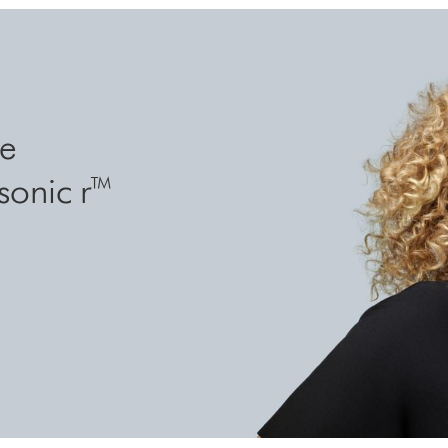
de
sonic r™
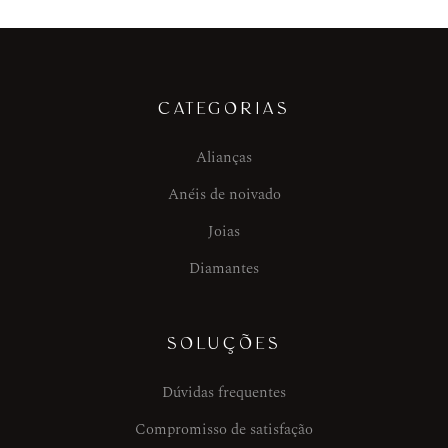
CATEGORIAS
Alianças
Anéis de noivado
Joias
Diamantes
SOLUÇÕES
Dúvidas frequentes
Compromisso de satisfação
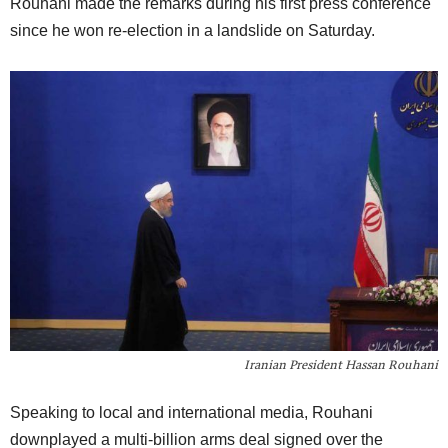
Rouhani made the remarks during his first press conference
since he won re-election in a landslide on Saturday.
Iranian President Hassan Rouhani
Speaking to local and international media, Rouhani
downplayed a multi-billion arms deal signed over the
++++++++++
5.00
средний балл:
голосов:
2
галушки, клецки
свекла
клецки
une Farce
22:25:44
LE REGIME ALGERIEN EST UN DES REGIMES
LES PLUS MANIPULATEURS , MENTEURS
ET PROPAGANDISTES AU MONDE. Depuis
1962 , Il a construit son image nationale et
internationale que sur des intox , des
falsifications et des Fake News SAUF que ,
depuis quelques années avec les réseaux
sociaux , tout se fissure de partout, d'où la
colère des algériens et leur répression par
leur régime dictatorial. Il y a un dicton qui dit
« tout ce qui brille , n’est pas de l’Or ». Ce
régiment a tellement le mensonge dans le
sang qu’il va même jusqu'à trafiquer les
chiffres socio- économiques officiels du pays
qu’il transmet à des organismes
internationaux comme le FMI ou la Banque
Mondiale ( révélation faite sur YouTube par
++++++++++
YOUR OBJECTIVE: Wherever the string "Rouhani" appears in a line above, copy that line.

RESULT FOR THIS EXERCISE:
Rouhani made the remarks during his first press conference
Iranian President Hassan Rouhani
Speaking to local and international media, Rouhani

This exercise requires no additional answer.